Although they were apprehensive of their new home in the jungle, the agricultural Mennonite communities soon flourished. American photographer Jake Michaels visited the settlements Little Belize, Indian Creek and Blue Creek in 2018, finding that little had changed since the first settlers arrived.
“Homesteads dotted the lush green hills; in each of these a family had their slice of paradise,” says Michaels. “The landscape recalled the simple agricultural society of the American midwest in the 1950s. I was struck by the near-silence of the land, only interrupted by the sound of horses’ hooves and wooden wheels. These buggies were often driven by young children with surprising authority.”

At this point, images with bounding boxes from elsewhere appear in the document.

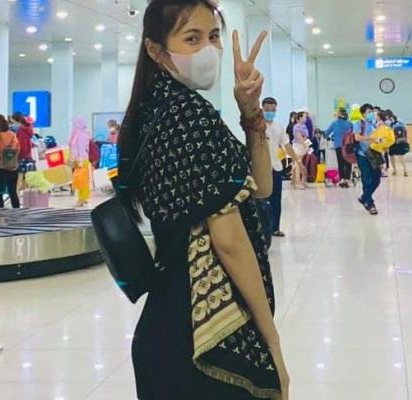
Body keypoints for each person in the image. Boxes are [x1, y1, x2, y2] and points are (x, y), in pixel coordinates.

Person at [117, 1, 288, 398]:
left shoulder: (158, 108)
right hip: (202, 336)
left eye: (213, 37)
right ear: (156, 50)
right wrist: (273, 343)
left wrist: (251, 114)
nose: (208, 50)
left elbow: (261, 188)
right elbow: (228, 241)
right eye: (191, 39)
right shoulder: (188, 116)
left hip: (167, 321)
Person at [262, 97, 303, 237]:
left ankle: (275, 227)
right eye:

Michaels spent a week photographing the community after being granted permission by a pastor. “Everyone I interacted with was very kind and hospitable,” he says. “I spent as much time socialising as I did taking photographs. Almost every home we visited offered us a meal and if it wasn’t mealtime, a slice of milk pie.” Michaels, whose work has been in the New York Times and Time, has collected the series in a new book, c.1950, published by Setanta Books.
His pictures reflect the strong sense of community and tradition which survives in a landscape so different from which it first began. Although there are differences within each small community, many Belizean Mennonites still speak Plauttdietsch or Mennonite Low German, and dress in long home-made skirts, head coverings and overalls. Life centres around communal labour; families are large. Their population is growing at around 12,000 people.
But although the Mennonites have kept hold of their autonomy, they aren’t totally untouched by modernity. Michaels says: “Belizean culture is intertwined with the Mennonites. The Mennonites will be given rides into town by the neighbouring Belizeans who live in the nearby villages. Orange Walk, the biggest city in the area, is a mix of Mennonites and Belizeans.”
Reggaeton music can be heard playing from radios. Many pictures show boys holding cameras and photographing Michaels. He says: “The camera was a tool of communication for the both of us.
“Despite modern nuances, family and tradition bind this community and their way of life is richly preserved. Their simple vision of society provides the rest of us with a mirror: one is left marvelling more at the pace our own lives are changing rather than how theirs stays the same.
“I hope that c.1950 reminds us that it’s humans who make their social world based on a shared vision and another one is always possible.”